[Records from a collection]
_ _ _

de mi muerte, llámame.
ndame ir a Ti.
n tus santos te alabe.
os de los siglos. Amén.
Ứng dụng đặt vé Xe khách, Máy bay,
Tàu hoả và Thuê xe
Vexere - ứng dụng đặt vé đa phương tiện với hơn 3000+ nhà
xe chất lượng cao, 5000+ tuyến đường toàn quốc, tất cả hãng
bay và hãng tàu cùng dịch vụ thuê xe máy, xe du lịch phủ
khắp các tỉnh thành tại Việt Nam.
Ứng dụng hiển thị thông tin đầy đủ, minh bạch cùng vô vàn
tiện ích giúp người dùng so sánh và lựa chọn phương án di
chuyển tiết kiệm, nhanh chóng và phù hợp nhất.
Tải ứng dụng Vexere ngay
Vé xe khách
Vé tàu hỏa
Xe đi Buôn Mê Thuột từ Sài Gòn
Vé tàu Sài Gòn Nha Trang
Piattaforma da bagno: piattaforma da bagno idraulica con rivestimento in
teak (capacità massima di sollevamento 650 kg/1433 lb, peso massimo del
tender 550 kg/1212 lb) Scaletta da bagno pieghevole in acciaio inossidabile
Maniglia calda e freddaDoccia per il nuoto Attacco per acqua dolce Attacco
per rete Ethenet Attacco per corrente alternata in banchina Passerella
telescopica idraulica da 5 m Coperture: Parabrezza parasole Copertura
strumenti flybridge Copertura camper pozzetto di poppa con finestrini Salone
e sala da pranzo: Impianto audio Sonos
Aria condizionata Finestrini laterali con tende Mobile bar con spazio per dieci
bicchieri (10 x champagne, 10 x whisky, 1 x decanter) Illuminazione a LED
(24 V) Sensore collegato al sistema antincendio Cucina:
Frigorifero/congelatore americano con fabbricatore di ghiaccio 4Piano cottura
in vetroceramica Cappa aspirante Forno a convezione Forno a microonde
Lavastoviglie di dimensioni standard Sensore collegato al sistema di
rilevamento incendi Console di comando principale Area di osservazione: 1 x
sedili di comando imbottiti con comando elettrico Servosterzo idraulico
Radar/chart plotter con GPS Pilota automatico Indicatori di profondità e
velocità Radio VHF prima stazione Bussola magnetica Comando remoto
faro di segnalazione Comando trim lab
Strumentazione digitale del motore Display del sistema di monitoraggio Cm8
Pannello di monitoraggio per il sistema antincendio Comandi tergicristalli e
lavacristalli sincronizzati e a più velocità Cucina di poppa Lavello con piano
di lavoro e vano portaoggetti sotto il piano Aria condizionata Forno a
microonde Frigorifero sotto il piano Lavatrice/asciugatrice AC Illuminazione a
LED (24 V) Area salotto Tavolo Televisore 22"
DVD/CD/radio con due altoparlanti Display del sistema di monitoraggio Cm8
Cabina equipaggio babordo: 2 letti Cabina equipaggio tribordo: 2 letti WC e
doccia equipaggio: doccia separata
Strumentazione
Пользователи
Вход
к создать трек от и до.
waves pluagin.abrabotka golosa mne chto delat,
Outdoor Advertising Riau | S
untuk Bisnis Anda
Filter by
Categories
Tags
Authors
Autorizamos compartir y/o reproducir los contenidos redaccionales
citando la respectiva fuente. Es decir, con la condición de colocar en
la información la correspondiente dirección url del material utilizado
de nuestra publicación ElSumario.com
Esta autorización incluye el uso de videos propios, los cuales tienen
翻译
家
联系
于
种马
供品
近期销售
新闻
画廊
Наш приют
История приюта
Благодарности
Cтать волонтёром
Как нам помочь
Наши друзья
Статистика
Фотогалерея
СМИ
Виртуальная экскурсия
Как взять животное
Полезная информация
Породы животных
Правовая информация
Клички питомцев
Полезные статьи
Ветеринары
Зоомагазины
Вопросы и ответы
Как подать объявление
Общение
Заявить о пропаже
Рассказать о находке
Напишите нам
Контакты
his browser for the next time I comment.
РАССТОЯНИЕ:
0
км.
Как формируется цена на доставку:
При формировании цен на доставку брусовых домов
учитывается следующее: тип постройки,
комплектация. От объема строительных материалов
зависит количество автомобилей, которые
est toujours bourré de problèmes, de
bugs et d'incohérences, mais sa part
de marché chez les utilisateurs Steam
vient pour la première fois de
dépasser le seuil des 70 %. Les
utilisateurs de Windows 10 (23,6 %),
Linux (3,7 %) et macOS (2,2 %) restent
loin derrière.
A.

_ _ _

Restate word for word the lines of the data above, starting at the line containing "Vé tàu Sài Gòn Nha Trang" and ending at the line containing "Frigorifero/congelatore americano con", both included, and nothing more.

Vé tàu Sài Gòn Nha Trang
Piattaforma da bagno: piattaforma da bagno idraulica con rivestimento in
teak (capacità massima di sollevamento 650 kg/1433 lb, peso massimo del
tender 550 kg/1212 lb) Scaletta da bagno pieghevole in acciaio inossidabile
Maniglia calda e freddaDoccia per il nuoto Attacco per acqua dolce Attacco
per rete Ethenet Attacco per corrente alternata in banchina Passerella
telescopica idraulica da 5 m Coperture: Parabrezza parasole Copertura
strumenti flybridge Copertura camper pozzetto di poppa con finestrini Salone
e sala da pranzo: Impianto audio Sonos
Aria condizionata Finestrini laterali con tende Mobile bar con spazio per dieci
bicchieri (10 x champagne, 10 x whisky, 1 x decanter) Illuminazione a LED
(24 V) Sensore collegato al sistema antincendio Cucina:
Frigorifero/congelatore americano con fabbricatore di ghiaccio 4Piano cottura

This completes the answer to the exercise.